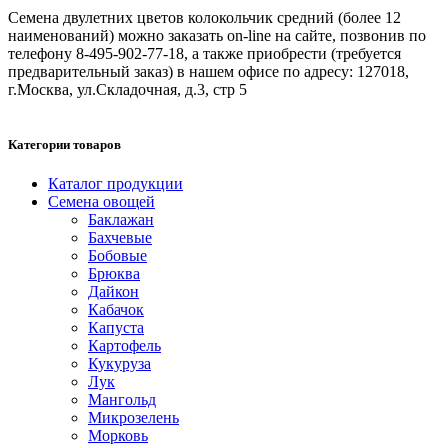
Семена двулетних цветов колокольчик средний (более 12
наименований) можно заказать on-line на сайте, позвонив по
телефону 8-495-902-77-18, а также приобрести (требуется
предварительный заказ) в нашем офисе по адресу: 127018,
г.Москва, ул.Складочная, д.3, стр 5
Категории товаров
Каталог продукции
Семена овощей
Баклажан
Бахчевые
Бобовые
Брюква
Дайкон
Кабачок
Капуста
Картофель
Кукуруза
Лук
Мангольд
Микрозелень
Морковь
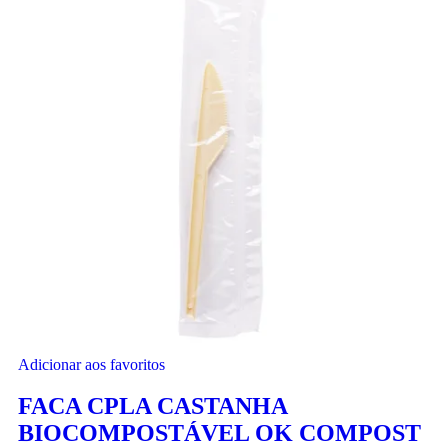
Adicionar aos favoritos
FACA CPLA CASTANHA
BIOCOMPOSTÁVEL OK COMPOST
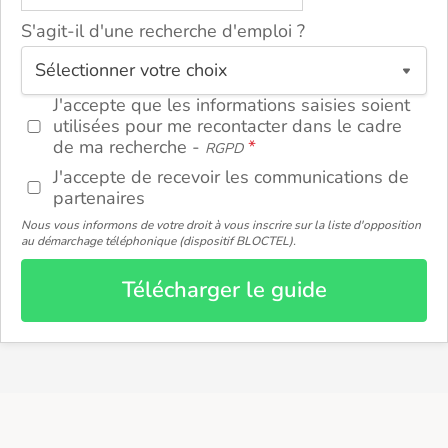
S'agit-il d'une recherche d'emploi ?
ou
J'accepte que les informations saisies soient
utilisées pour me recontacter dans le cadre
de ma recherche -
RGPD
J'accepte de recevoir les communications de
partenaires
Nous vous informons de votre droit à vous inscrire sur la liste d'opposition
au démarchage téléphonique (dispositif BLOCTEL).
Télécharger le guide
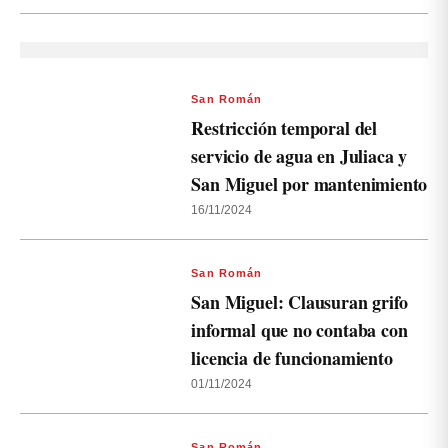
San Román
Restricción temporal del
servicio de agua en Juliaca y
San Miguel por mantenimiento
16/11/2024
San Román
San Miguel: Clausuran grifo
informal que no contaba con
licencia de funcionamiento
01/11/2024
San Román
==
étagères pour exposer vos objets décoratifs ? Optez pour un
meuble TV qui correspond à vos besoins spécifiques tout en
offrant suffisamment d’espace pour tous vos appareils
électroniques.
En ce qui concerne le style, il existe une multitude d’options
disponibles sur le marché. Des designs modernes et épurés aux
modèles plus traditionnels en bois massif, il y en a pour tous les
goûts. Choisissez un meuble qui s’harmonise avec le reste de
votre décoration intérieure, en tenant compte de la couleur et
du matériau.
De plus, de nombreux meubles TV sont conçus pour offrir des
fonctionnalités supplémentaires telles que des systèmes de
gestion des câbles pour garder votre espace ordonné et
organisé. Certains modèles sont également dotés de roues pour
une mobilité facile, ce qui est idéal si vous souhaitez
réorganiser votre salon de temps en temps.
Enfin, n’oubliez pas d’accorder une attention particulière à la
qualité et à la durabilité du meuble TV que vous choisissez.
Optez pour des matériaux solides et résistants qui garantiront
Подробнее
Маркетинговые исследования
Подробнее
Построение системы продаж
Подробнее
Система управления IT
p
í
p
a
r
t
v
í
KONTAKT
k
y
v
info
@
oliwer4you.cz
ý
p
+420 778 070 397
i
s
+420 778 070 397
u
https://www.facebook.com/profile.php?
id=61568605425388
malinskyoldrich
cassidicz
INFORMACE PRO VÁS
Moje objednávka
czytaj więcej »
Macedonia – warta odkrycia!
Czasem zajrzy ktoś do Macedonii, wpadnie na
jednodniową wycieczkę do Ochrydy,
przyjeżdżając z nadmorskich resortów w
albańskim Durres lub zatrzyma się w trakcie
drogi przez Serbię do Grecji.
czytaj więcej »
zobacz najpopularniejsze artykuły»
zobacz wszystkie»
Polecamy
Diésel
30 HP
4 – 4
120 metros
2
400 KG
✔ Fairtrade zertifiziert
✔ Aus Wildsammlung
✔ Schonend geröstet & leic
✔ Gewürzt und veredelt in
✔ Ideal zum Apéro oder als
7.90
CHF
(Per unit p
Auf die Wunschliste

_Instructions to follow_
Set down, without any change, the data beginning at the line containing "étagères pour exposer" and ending at the line containing "Macedonia – warta odkrycia!", with both of those lines included.

_Result for this exercise_
étagères pour exposer vos objets décoratifs ? Optez pour un
meuble TV qui correspond à vos besoins spécifiques tout en
offrant suffisamment d’espace pour tous vos appareils
électroniques.
En ce qui concerne le style, il existe une multitude d’options
disponibles sur le marché. Des designs modernes et épurés aux
modèles plus traditionnels en bois massif, il y en a pour tous les
goûts. Choisissez un meuble qui s’harmonise avec le reste de
votre décoration intérieure, en tenant compte de la couleur et
du matériau.
De plus, de nombreux meubles TV sont conçus pour offrir des
fonctionnalités supplémentaires telles que des systèmes de
gestion des câbles pour garder votre espace ordonné et
organisé. Certains modèles sont également dotés de roues pour
une mobilité facile, ce qui est idéal si vous souhaitez
réorganiser votre salon de temps en temps.
Enfin, n’oubliez pas d’accorder une attention particulière à la
qualité et à la durabilité du meuble TV que vous choisissez.
Optez pour des matériaux solides et résistants qui garantiront
Подробнее
Маркетинговые исследования
Подробнее
Построение системы продаж
Подробнее
Система управления IT
p
í
p
a
r
t
v
í
KONTAKT
k
y
v
info
@
oliwer4you.cz
ý
p
+420 778 070 397
i
s
+420 778 070 397
u
https://www.facebook.com/profile.php?
id=61568605425388
malinskyoldrich
cassidicz
INFORMACE PRO VÁS
Moje objednávka
czytaj więcej »
Macedonia – warta odkrycia!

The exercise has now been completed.